(Problem details) Every entry is to be returned verbatim.

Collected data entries
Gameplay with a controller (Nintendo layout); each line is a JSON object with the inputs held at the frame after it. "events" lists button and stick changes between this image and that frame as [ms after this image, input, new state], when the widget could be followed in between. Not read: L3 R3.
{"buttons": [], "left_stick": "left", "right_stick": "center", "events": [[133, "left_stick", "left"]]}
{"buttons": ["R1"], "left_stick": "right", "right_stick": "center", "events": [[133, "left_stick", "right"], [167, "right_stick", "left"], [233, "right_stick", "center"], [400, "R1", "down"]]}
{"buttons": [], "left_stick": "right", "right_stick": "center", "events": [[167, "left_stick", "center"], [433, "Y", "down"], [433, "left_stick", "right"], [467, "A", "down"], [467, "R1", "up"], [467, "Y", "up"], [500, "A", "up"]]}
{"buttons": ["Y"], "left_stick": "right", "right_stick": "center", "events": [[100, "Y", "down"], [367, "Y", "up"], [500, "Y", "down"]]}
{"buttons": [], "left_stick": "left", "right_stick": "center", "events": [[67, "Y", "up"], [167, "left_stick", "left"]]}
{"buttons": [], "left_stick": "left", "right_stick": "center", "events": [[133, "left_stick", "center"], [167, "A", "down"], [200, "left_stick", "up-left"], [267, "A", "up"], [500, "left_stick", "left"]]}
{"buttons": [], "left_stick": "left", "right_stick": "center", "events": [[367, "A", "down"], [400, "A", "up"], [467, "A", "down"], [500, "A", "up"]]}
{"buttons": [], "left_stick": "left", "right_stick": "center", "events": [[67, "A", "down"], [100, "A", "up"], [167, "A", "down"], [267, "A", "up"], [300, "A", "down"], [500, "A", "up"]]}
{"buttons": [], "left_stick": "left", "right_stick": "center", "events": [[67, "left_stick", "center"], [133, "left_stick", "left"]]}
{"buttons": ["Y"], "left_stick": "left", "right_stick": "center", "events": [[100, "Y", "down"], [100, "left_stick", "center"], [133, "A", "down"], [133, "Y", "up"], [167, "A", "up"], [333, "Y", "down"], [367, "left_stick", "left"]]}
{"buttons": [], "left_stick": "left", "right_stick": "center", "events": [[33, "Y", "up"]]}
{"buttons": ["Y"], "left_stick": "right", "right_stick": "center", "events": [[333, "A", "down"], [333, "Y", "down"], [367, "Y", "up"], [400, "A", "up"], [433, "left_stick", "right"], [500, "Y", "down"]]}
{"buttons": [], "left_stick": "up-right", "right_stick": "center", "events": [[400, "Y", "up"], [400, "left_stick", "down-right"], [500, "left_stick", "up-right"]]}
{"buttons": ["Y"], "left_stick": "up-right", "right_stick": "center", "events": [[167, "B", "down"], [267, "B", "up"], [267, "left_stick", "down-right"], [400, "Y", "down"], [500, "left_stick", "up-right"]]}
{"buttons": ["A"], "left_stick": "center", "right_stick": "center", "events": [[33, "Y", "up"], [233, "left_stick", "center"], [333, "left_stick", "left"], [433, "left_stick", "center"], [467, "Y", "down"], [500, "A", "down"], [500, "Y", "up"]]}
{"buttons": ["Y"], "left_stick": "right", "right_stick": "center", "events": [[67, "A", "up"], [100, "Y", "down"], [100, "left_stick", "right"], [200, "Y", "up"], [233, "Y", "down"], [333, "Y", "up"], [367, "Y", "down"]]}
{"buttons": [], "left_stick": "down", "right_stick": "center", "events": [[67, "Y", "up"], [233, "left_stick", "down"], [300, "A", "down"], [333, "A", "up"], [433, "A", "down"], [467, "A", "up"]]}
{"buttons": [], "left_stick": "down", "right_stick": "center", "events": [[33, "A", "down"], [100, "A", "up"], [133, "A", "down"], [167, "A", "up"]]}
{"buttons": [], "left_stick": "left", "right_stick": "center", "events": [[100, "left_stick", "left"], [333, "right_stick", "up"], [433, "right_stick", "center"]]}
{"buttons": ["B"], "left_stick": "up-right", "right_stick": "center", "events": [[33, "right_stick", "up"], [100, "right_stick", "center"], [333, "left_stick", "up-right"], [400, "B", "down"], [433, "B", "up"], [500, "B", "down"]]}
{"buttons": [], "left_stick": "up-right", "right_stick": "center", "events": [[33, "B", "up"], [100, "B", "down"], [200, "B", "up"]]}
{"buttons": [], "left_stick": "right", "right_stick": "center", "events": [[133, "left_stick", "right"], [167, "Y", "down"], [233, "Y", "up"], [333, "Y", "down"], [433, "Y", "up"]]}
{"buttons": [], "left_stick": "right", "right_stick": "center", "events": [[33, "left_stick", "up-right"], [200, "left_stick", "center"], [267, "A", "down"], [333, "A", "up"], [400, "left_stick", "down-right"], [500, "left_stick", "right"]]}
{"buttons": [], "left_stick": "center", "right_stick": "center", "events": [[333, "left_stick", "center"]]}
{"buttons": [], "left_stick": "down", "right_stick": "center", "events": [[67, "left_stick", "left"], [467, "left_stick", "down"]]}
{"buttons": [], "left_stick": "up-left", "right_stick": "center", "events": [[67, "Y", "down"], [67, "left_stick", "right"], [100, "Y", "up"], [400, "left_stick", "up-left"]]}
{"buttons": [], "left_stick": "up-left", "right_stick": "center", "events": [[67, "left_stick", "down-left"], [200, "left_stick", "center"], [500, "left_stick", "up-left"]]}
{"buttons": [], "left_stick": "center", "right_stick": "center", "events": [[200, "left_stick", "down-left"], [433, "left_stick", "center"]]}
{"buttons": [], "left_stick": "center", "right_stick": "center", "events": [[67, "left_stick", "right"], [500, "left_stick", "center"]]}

(Expected answer)
Gameplay with a controller (Nintendo layout); each line is a JSON object with the inputs held at the frame after it. "events" lists button and stick changes between this image and that frame as [ms after this image, input, new state], when the widget could be followed in between. Not read: L3 R3.
{"buttons": [], "left_stick": "left", "right_stick": "center", "events": [[133, "left_stick", "left"]]}
{"buttons": ["R1"], "left_stick": "right", "right_stick": "center", "events": [[133, "left_stick", "right"], [167, "right_stick", "left"], [233, "right_stick", "center"], [400, "R1", "down"]]}
{"buttons": [], "left_stick": "right", "right_stick": "center", "events": [[167, "left_stick", "center"], [433, "Y", "down"], [433, "left_stick", "right"], [467, "A", "down"], [467, "R1", "up"], [467, "Y", "up"], [500, "A", "up"]]}
{"buttons": ["Y"], "left_stick": "right", "right_stick": "center", "events": [[100, "Y", "down"], [367, "Y", "up"], [500, "Y", "down"]]}
{"buttons": [], "left_stick": "left", "right_stick": "center", "events": [[67, "Y", "up"], [167, "left_stick", "left"]]}
{"buttons": [], "left_stick": "left", "right_stick": "center", "events": [[133, "left_stick", "center"], [167, "A", "down"], [200, "left_stick", "up-left"], [267, "A", "up"], [500, "left_stick", "left"]]}
{"buttons": [], "left_stick": "left", "right_stick": "center", "events": [[367, "A", "down"], [400, "A", "up"], [467, "A", "down"], [500, "A", "up"]]}
{"buttons": [], "left_stick": "left", "right_stick": "center", "events": [[67, "A", "down"], [100, "A", "up"], [167, "A", "down"], [267, "A", "up"], [300, "A", "down"], [500, "A", "up"]]}
{"buttons": [], "left_stick": "left", "right_stick": "center", "events": [[67, "left_stick", "center"], [133, "left_stick", "left"]]}
{"buttons": ["Y"], "left_stick": "left", "right_stick": "center", "events": [[100, "Y", "down"], [100, "left_stick", "center"], [133, "A", "down"], [133, "Y", "up"], [167, "A", "up"], [333, "Y", "down"], [367, "left_stick", "left"]]}
{"buttons": [], "left_stick": "left", "right_stick": "center", "events": [[33, "Y", "up"]]}
{"buttons": ["Y"], "left_stick": "right", "right_stick": "center", "events": [[333, "A", "down"], [333, "Y", "down"], [367, "Y", "up"], [400, "A", "up"], [433, "left_stick", "right"], [500, "Y", "down"]]}
{"buttons": [], "left_stick": "up-right", "right_stick": "center", "events": [[400, "Y", "up"], [400, "left_stick", "down-right"], [500, "left_stick", "up-right"]]}
{"buttons": ["Y"], "left_stick": "up-right", "right_stick": "center", "events": [[167, "B", "down"], [267, "B", "up"], [267, "left_stick", "down-right"], [400, "Y", "down"], [500, "left_stick", "up-right"]]}
{"buttons": ["A"], "left_stick": "center", "right_stick": "center", "events": [[33, "Y", "up"], [233, "left_stick", "center"], [333, "left_stick", "left"], [433, "left_stick", "center"], [467, "Y", "down"], [500, "A", "down"], [500, "Y", "up"]]}
{"buttons": ["Y"], "left_stick": "right", "right_stick": "center", "events": [[67, "A", "up"], [100, "Y", "down"], [100, "left_stick", "right"], [200, "Y", "up"], [233, "Y", "down"], [333, "Y", "up"], [367, "Y", "down"]]}
{"buttons": [], "left_stick": "down", "right_stick": "center", "events": [[67, "Y", "up"], [233, "left_stick", "down"], [300, "A", "down"], [333, "A", "up"], [433, "A", "down"], [467, "A", "up"]]}
{"buttons": [], "left_stick": "down", "right_stick": "center", "events": [[33, "A", "down"], [100, "A", "up"], [133, "A", "down"], [167, "A", "up"]]}
{"buttons": [], "left_stick": "left", "right_stick": "center", "events": [[100, "left_stick", "left"], [333, "right_stick", "up"], [433, "right_stick", "center"]]}
{"buttons": ["B"], "left_stick": "up-right", "right_stick": "center", "events": [[33, "right_stick", "up"], [100, "right_stick", "center"], [333, "left_stick", "up-right"], [400, "B", "down"], [433, "B", "up"], [500, "B", "down"]]}
{"buttons": [], "left_stick": "up-right", "right_stick": "center", "events": [[33, "B", "up"], [100, "B", "down"], [200, "B", "up"]]}
{"buttons": [], "left_stick": "right", "right_stick": "center", "events": [[133, "left_stick", "right"], [167, "Y", "down"], [233, "Y", "up"], [333, "Y", "down"], [433, "Y", "up"]]}
{"buttons": [], "left_stick": "right", "right_stick": "center", "events": [[33, "left_stick", "up-right"], [200, "left_stick", "center"], [267, "A", "down"], [333, "A", "up"], [400, "left_stick", "down-right"], [500, "left_stick", "right"]]}
{"buttons": [], "left_stick": "center", "right_stick": "center", "events": [[333, "left_stick", "center"]]}
{"buttons": [], "left_stick": "down", "right_stick": "center", "events": [[67, "left_stick", "left"], [467, "left_stick", "down"]]}
{"buttons": [], "left_stick": "up-left", "right_stick": "center", "events": [[67, "Y", "down"], [67, "left_stick", "right"], [100, "Y", "up"], [400, "left_stick", "up-left"]]}
{"buttons": [], "left_stick": "up-left", "right_stick": "center", "events": [[67, "left_stick", "down-left"], [200, "left_stick", "center"], [500, "left_stick", "up-left"]]}
{"buttons": [], "left_stick": "center", "right_stick": "center", "events": [[200, "left_stick", "down-left"], [433, "left_stick", "center"]]}
{"buttons": [], "left_stick": "center", "right_stick": "center", "events": [[67, "left_stick", "right"], [500, "left_stick", "center"]]}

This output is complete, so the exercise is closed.